▸ Solicitud: Devuelve cada línea de los registros que contenga la palabra "Nezuko", teniendo en cuenta mayúsculas y minúsculas.

• • • •

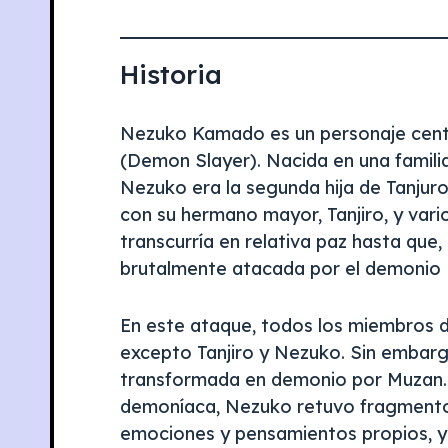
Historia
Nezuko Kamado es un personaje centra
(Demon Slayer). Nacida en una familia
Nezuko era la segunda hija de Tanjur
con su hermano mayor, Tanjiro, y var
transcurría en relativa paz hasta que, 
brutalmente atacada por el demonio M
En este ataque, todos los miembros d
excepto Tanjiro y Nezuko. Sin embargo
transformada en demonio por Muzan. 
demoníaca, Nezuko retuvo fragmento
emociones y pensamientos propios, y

• • • •

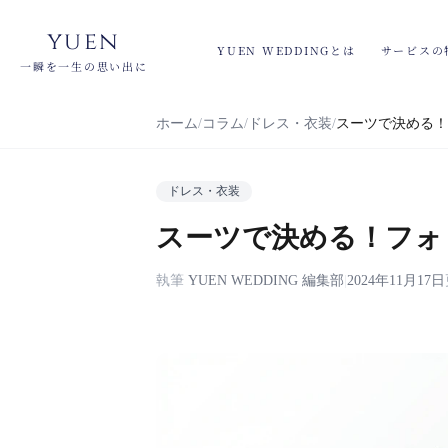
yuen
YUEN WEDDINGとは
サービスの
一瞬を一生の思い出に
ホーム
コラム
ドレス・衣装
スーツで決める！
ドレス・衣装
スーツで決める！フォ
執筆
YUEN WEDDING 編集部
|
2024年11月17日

• • • •

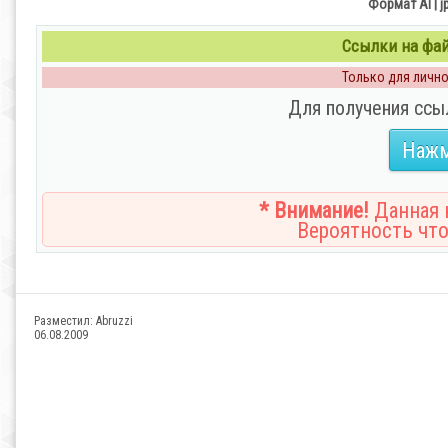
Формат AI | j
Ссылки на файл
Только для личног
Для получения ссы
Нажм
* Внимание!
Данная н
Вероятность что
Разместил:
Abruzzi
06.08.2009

• • • •

▸ Respuesta:
Nezuko Kamado es un personaje centra
Nezuko era la segunda hija de Tanjur
excepto Tanjiro y Nezuko. Sin embargo
demoníaca, Nezuko retuvo fragmento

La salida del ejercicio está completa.